The iniskim or “buffalo stone” played an important role in the spiritual life of Plains People. They used stones that often contained fossils with a spiral shell for thousands of years. According to legend, a woman was trying to find food for her family and her band during a time of famine when an iniskim talked to her about how to use prayers and ceremonies to find buffalo and bring them to the people to hunt. As a result Blackfoot children, whose tribe lived on the Plains of North America, wore iniskim necklaces, while warriors wore them woven into their hair, and shamans carried them in bundles. Often the dead were buried with them to provide sustenance after death.

Another important spiritual instrument was the medicine wheel. I have seen at least one in Saskatchewan. I believe it was at Wanuskewin Heritage Park, an internationally-acclaimed historic site just north of Saskatoon where my sister and brother-in-law took me a few years ago. For millennia medicine wheels  have been a part of Indigenous spiritual life among people of the plains. These stone structures were usually centred on a pile of rocks (cairn) often located on a prominent hill. Spokes of the wheel radiated outwards.

For the Indigenous People of the plains the circle and the number 4 had spiritual significance.  The circle had no beginning and no end. They also said that people hunt the buffalo for survival and then return it to the earth to nourish the grass, which then fed the new buffalo. This made the circle complete. As I said about the Anishinabe, the number 4 is also sacred to the Indigenous People of the plains.

At the visitor centre in Wanuskewin Heritage Park the number 4 is prominently on display in the four-pointed roof of the visitor centre, which can be seen from a distance. The roof represents four directions, four peoples, four seasons and four times of life.
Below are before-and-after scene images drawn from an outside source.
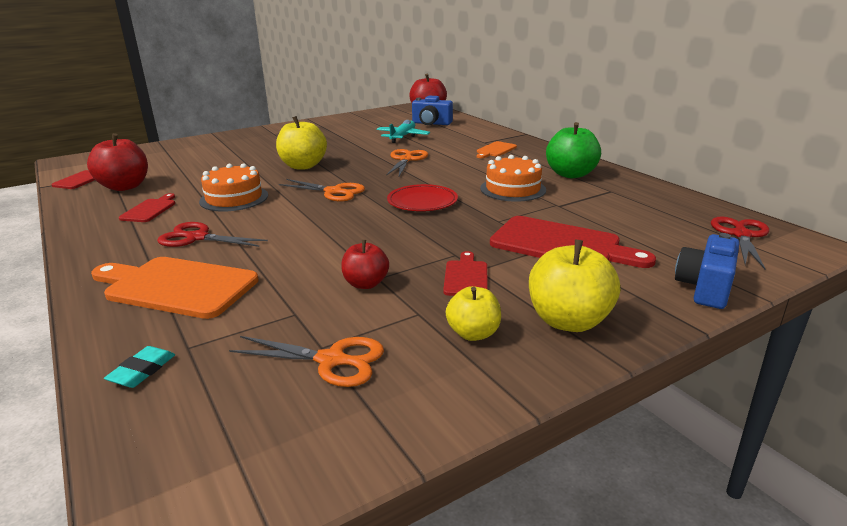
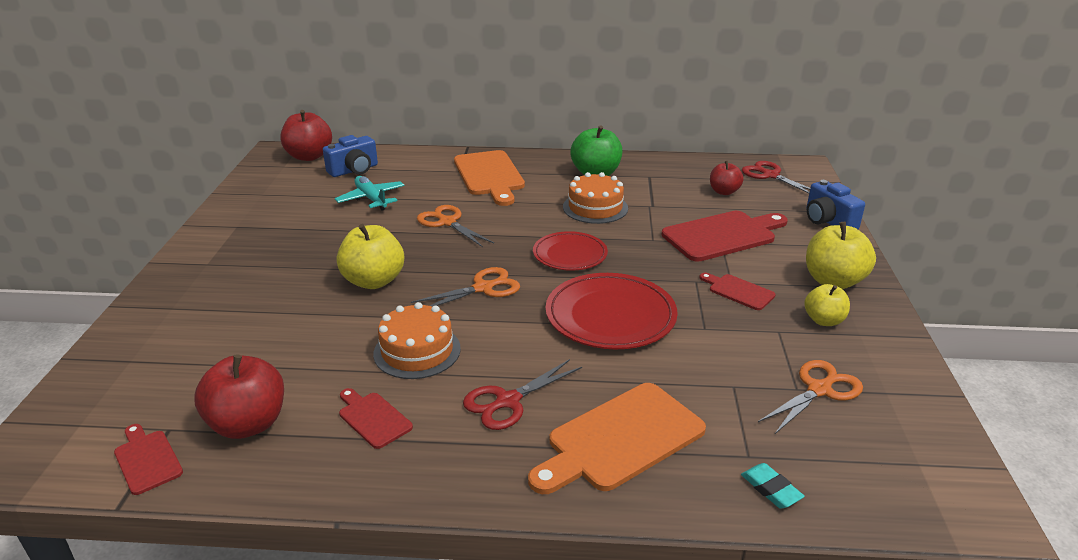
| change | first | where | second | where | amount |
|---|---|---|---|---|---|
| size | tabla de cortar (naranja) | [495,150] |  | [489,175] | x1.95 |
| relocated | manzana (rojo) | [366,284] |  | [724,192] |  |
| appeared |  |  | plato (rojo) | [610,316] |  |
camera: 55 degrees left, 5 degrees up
A famous medicine wheel was built at Majorville about 5,000 years ago. 40 tonnes of rock were used to bu ild it.  The medicine wheel was frequently utilized  when Europeans first made contact with the Indigenous People on the plains.  At the centre of that wheel was soil 9 metres in diameter and 1.6 metres high surrounded by an oval ring of stones about 29 metres by 26 metres. It contained 26 to 28 spokes.
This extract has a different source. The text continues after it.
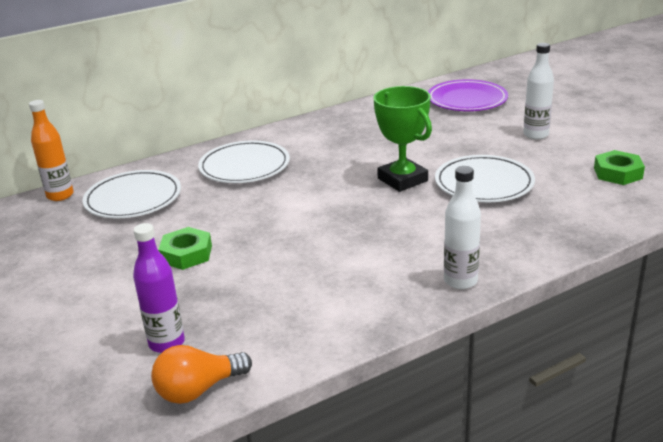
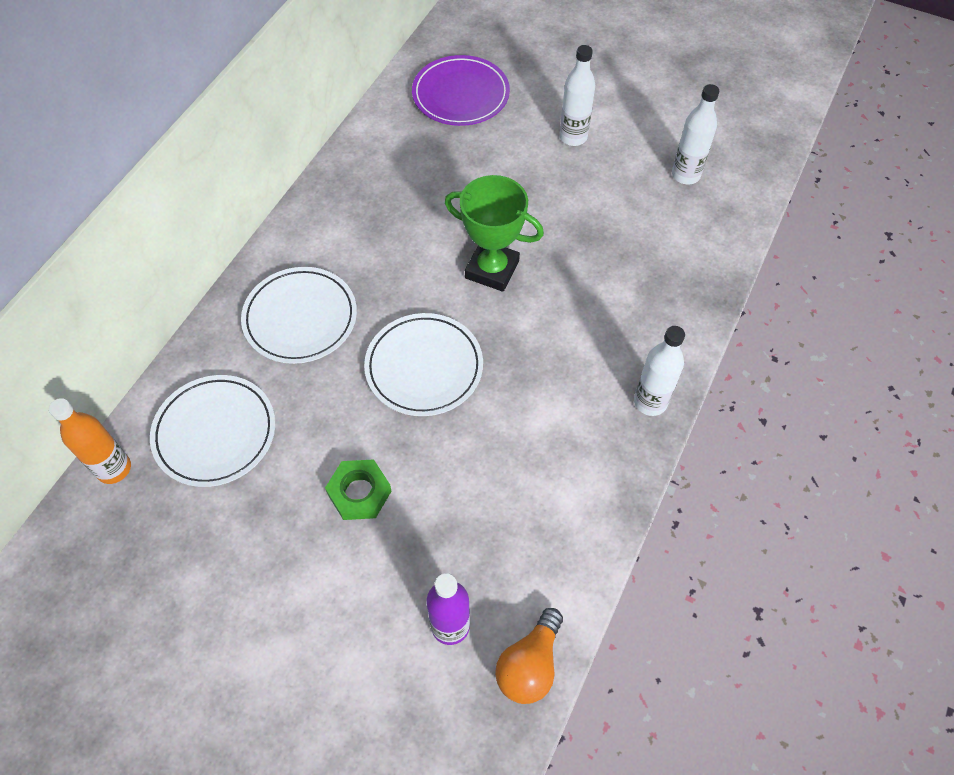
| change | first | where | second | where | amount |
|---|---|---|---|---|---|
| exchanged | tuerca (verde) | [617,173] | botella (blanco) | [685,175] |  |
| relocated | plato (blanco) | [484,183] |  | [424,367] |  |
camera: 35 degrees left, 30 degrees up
The main spiritual ceremony of Plains people was the Sun Dance. I found it interesting that it was usually led by a woman. Women were allowed to be leaders on the Plains at a time when the Christian religion by and large, relegated women to a secondary role. Who thinks the Europeans were the civilized ones? A woman usually decides when the dance was to be held. Often it was held in order to allow a woman who had a male relative or husband in danger. She vowed publicly that if this person were spared she would sponsor a Sun Dance.

The Sun Dance was later outlawed by Canadians who did not appreciate any competition from native spirituality for the religion they wanted to impose. That of course was Christianity.

Peter Nabokov in his book Native American Testimony: A Chronicle of Indian-White Relations from Prophecy to the Present 1492-1992,reported an anonymous Blackfoot response:

 

“We know that there is nothing injurious to our people in the Sun-dance…It has been our custom, during many years, to assemble once every summer for this festival…We fast and pray, that we may be able to lead good lives and to act more kindly to each other.

I do not understand why the white men desire to put an end to our religious ceremonials. What harm can they do to our people? If they deprive us of our religion, we will have nothing left, for we know of no other that can take its place.”

The abolition the Sun Dance  was finally removed from the Indian Act in 1951 when I was 3 years old.  It took Canada that long to become civilized!